According to CMS, a “surprise” bill “is an unexpected bill from a health care provider or facility. This can happen when a person with health insurance unknowingly gets medical care from a provider or facility outside their health plan’s network. Surprise billing happens in both emergency and non-emergency care.” This CMS Fact Sheet provides more details:
Also called “balance billing,” these bills can come from providers of medical services, like a lab, anesthesiologist, assistant surgeon, or others, even including air ambulance companies. The bills can happen even if the participant used an in-network hospital to provide their services.
The new way “surprise” bills must be processed and paid by insurers is complex and outside the scope of this article. Suffice to say, this new regulation’s purpose is to ensure these services are covered as in-network services.
Employers must let plan participants know about this new protection. This DOL website provides a sample participant notice, along with a list of what information must be provided.
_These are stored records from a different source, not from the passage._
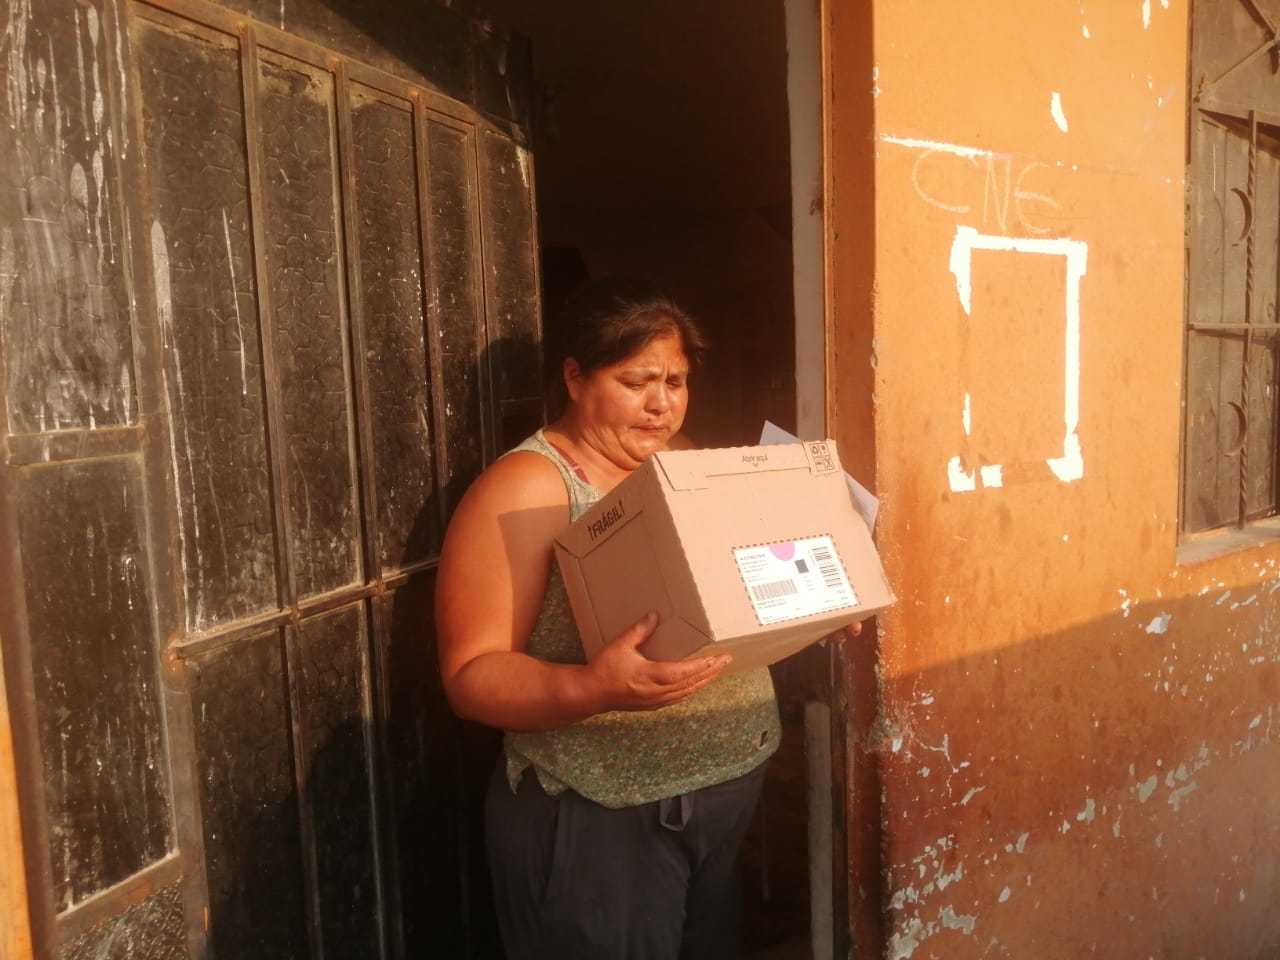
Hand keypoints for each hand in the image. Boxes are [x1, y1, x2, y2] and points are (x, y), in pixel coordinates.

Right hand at [588, 612, 730, 711]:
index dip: (702, 666)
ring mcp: (654, 701)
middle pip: (691, 684)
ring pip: (686, 693)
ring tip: (716, 671)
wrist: (590, 693)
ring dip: (703, 682)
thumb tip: (654, 615)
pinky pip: (677, 698)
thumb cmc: (603, 670)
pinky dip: (690, 690)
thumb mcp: (620, 645)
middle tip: (726, 661)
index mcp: (650, 676)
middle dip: (710, 672)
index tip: (718, 658)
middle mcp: (656, 692)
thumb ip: (639, 631)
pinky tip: (695, 685)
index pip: (684, 672)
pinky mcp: (651, 705)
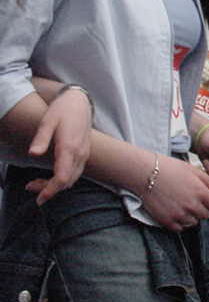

The notice must be “publicly available, posted on a public website of the plan or issuer, and included on each explanation of benefits.”
Check with your broker, insurance company, or third-party administrator to see if they have notices available for your use and can provide you with the required state law balance billing language for each state in which you have employees.
Once you have the notices ready, make a downloadable copy available to each plan participant (ex. all employees in the plan, plus any COBRA or retiree participants, etc.), post the notice in your offices and on your website, and make sure your claims processor is including the language on Explanations of Benefits sent to participants indicating how a claim was processed.